RAW DATA START

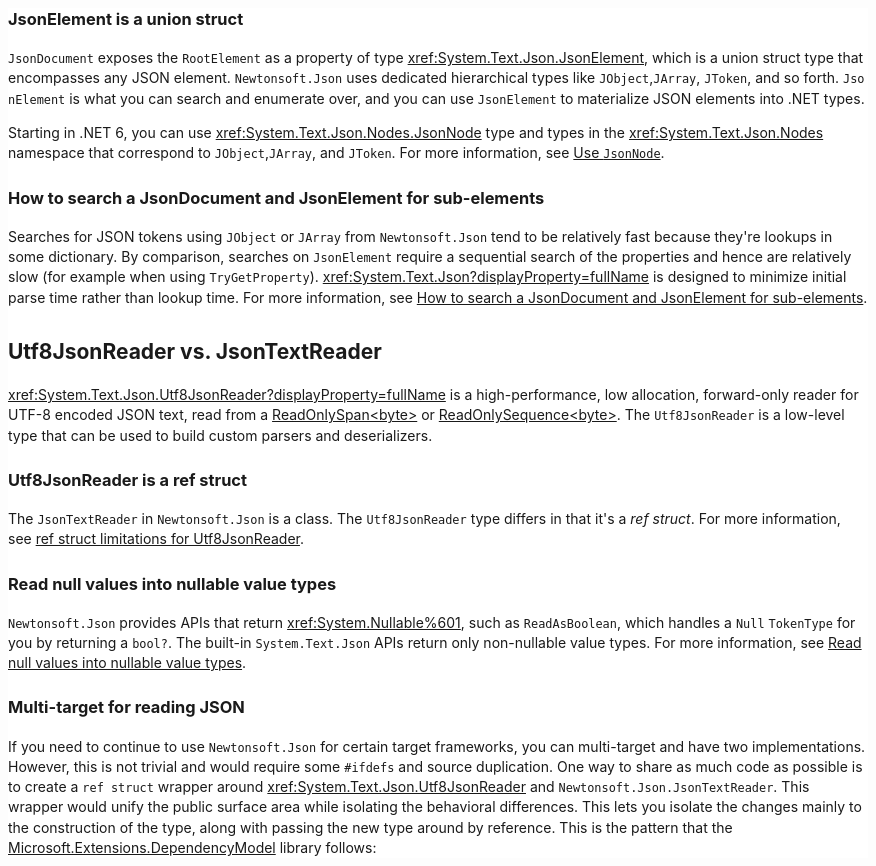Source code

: ### JsonElement is a union struct

`JsonDocument` exposes the `RootElement` as a property of type <xref:System.Text.Json.JsonElement>, which is a union struct type that encompasses any JSON element. `Newtonsoft.Json` uses dedicated hierarchical types like `JObject`,`JArray`, `JToken`, and so forth. `JsonElement` is what you can search and enumerate over, and you can use `JsonElement` to materialize JSON elements into .NET types.

Starting in .NET 6, you can use <xref:System.Text.Json.Nodes.JsonNode> type and types in the <xref:System.Text.Json.Nodes> namespace that correspond to `JObject`,`JArray`, and `JToken`. For more information, see [Use `JsonNode`](use-dom.md#use-jsonnode).

### How to search a JsonDocument and JsonElement for sub-elements

Searches for JSON tokens using `JObject` or `JArray` from `Newtonsoft.Json` tend to be relatively fast because they're lookups in some dictionary. By comparison, searches on `JsonElement` require a sequential search of the properties and hence are relatively slow (for example when using `TryGetProperty`). <xref:System.Text.Json?displayProperty=fullName> is designed to minimize initial parse time rather than lookup time. For more information, see [How to search a JsonDocument and JsonElement for sub-elements](use-dom.md#how-to-search-a-jsondocument-and-jsonelement-for-sub-elements).

## Utf8JsonReader vs. JsonTextReader

<xref:System.Text.Json.Utf8JsonReader?displayProperty=fullName> is a high-performance, low allocation, forward-only reader for UTF-8 encoded JSON text, read from a [ReadOnlySpan\<byte>](xref:System.ReadOnlySpan%601) or [ReadOnlySequence\<byte>](xref:System.Buffers.ReadOnlySequence%601). The `Utf8JsonReader` is a low-level type that can be used to build custom parsers and deserializers.

### Utf8JsonReader is a ref struct

The `JsonTextReader` in `Newtonsoft.Json` is a class. The `Utf8JsonReader` type differs in that it's a *ref struct*. For more information, see [ref struct limitations for Utf8JsonReader](use-utf8jsonreader.md#ref-struct-limitations).

### Read null values into nullable value types

`Newtonsoft.Json` provides APIs that return <xref:System.Nullable%601>, such as `ReadAsBoolean`, which handles a `Null` `TokenType` for you by returning a `bool?`. The built-in `System.Text.Json` APIs return only non-nullable value types. For more information, see [Read null values into nullable value types](use-utf8jsonreader.md#read-null-values-into-nullable-value-types).

### Multi-target for reading JSON

If you need to continue to use `Newtonsoft.Json` for certain target frameworks, you can multi-target and have two implementations. However, this is not trivial and would require some `#ifdefs` and source duplication. One way to share as much code as possible is to create a `ref struct` wrapper around <xref:System.Text.Json.Utf8JsonReader> and `Newtonsoft.Json.JsonTextReader`. This wrapper would unify the public surface area while isolating the behavioral differences. This lets you isolate the changes mainly to the construction of the type, along with passing the new type around by reference. This is the pattern that the [Microsoft.Extensions.DependencyModel](https://www.nuget.org/packages/Microsoft.Extensions.DependencyModel) library follows:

RAW DATA END

__AIM OF THE TASK__.
Copy out all lines from the records where the word "only" appears.

__TASK ANSWER__.
<xref:System.Text.Json.Utf8JsonReader?displayProperty=fullName> is a high-performance, low allocation, forward-only reader for UTF-8 encoded JSON text, read from a [ReadOnlySpan\<byte>](xref:System.ReadOnlySpan%601) or [ReadOnlySequence\<byte>](xref:System.Buffers.ReadOnlySequence%601). The `Utf8JsonReader` is a low-level type that can be used to build custom parsers and deserializers.
`Newtonsoft.Json` provides APIs that return <xref:System.Nullable%601>, such as `ReadAsBoolean`, which handles a `Null` `TokenType` for you by returning a `bool?`. The built-in `System.Text.Json` APIs return only non-nullable value types. For more information, see [Read null values into nullable value types](use-utf8jsonreader.md#read-null-values-into-nullable-value-types).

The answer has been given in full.